***** RECORDS SUPPLIED

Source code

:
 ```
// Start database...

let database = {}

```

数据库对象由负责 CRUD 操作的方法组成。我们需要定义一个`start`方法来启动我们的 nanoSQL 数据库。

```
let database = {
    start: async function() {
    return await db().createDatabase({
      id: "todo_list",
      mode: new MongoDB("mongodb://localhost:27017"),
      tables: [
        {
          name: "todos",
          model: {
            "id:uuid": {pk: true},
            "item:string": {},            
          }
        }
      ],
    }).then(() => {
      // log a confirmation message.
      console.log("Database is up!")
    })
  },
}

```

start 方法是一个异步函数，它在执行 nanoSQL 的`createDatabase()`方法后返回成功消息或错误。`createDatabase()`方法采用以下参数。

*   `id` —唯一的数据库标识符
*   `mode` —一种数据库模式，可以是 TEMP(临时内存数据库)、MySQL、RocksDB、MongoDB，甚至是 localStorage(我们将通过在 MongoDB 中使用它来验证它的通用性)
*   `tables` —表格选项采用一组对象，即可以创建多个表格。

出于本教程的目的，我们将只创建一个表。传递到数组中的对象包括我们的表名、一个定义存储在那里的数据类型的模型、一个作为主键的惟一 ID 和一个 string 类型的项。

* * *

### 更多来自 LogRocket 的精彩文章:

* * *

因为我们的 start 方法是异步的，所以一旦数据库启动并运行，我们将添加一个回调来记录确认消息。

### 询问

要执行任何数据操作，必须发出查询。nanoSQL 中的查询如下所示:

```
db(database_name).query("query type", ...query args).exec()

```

**********

= WHAT YOU ARE ASKED TO DO =
Scan the data, and report each line that uses the word "createDatabase".

= ANSWER BOX =
    return await db().createDatabase({
start 方法是一个异步函数，它在执行 nanoSQL 的`createDatabase()`方法后返回成功消息或错误。`createDatabase()`方法采用以下参数。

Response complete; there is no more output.